A Fresh New Tristan And Isolde
Reader | 04/10/2005
(5 out of 5 stars)
"While much hype circulated the Ben Heppner/Jane Eaglen performance, this recording is a sublime piece of musicianship and operatic virtuosity, not as much a show off piece but a heart-felt, spiritual work that honors Wagner's masterpiece. Waltraud Meier, who is a mezzo-soprano, tackles a role that is an Olympic feat for dramatic sopranos and she masters it. The mezzo di voce is used effectively when warranted and she proves that her upper registers reach the spiritual heights that Isolde's goddess-like character embodies. In Siegfried Jerusalem's performance we find no flaw, he captures the heroic essence of Tristan, as well as his religiosity. He is the only modern heldentenor (also a bass) who most effectively represents the semblance of the old days, the days when such singers as Wolfgang Windgassen and John Vickers were taking on the powerful role of Tristan. While I long for my favorite tenor Placido Domingo to sing the role, I am quite amazed by the talents of Siegfried Jerusalem, who has a noble quality that is God-like.

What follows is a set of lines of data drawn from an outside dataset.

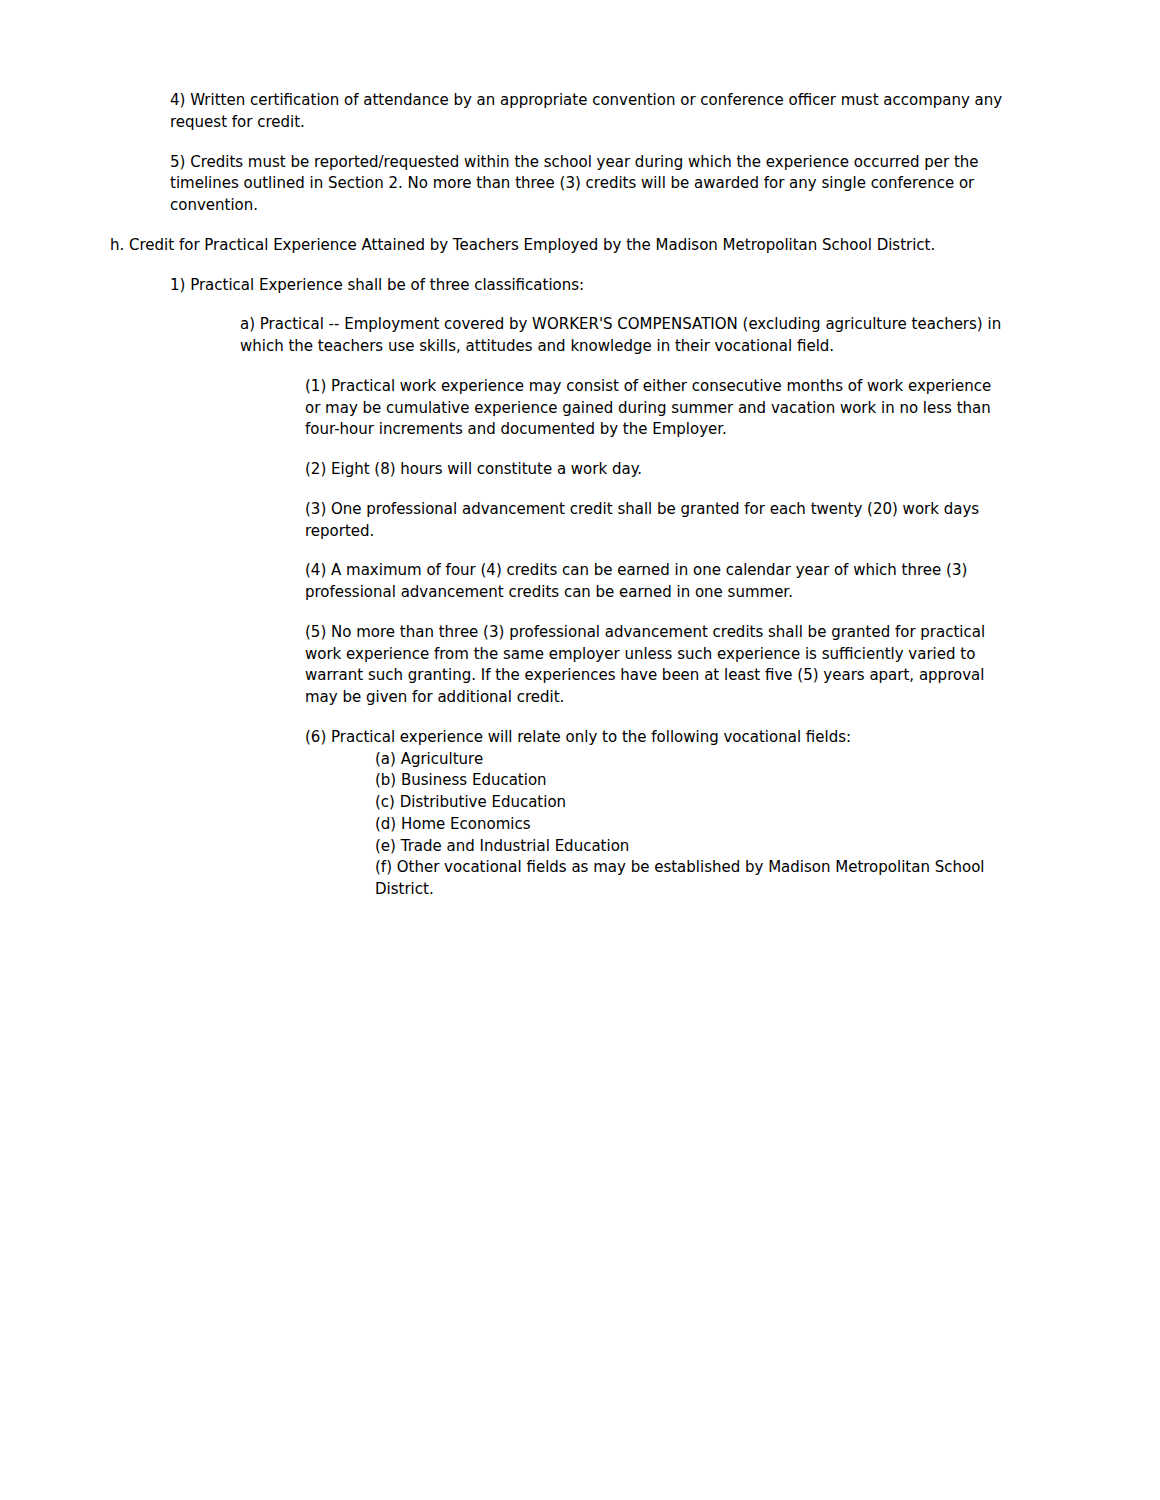4) Written certification of attendance by an appropriate convention or conference officer must accompany any request for credit.
5) Credits must be reported/requested within the school year during which the experience occurred per the timelines outlined in Section 2. No more than three (3) credits will be awarded for any single conference or convention.
h. Credit for Practical Experience Attained by Teachers Employed by the Madison Metropolitan School District.
1) Practical Experience shall be of three classifications:
a) Practical -- Employment covered by WORKER'S COMPENSATION (excluding agriculture teachers) in which the teachers use skills, attitudes and knowledge in their vocational field.
(1) Practical work experience may consist of either consecutive months of work experience or may be cumulative experience gained during summer and vacation work in no less than four-hour increments and documented by the Employer.
(2) Eight (8) hours will constitute a work day.
(3) One professional advancement credit shall be granted for each twenty (20) work days reported.
(4) A maximum of four (4) credits can be earned in one calendar year of which three (3) professional advancement credits can be earned in one summer.
(5) No more than three (3) professional advancement credits shall be granted for practical work experience from the same employer unless such experience is sufficiently varied to warrant such granting. If the experiences have been at least five (5) years apart, approval may be given for additional credit.
(6) Practical experience will relate only to the following vocational fields:
(a) Agriculture
(b) Business Education
(c) Distributive Education
(d) Home Economics
(e) Trade and Industrial Education
(f) Other vocational fields as may be established by Madison Metropolitan School District.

Waltraud Meier holds her own and ranks among the great Isoldes, which is a small number- Birgit Nilsson, Jane Eaglen, Christa Ludwig. Meier is closer to the style of Ludwig in that they were both mezzo sopranos who dared take on the high role of Isolde. Birgit Nilsson will always take the crown, but she reigned in the 60's and 70's, while today Isolde is a signature role for a soprano just waiting to take it. Well, Meier has taken it. The recording, conducted by Daniel Barenboim, himself no stranger to German opera. He has the best intentions- he is showing us through musical subtlety and dynamics how this is without a doubt the greatest of Wagner's operas. It does not have the pomp and grandeur of Meistersanger or most notably in his Ring cycle, but in its score is found Wagner's most heart-felt feelings- the sacrifice of lovers for the greater good. Tristan and Isolde are metaphyiscal, transcendent lovers, not limited only to Germanic divinities but universal symbols for love, like Raddha and Krishna in Hindi lore or in Western culture Romeo and Juliet. This is a great opera and most lovingly interpreted thanks to the forces of Barenboim, a genius of a conductor and the two powerful singers Meier and Jerusalem."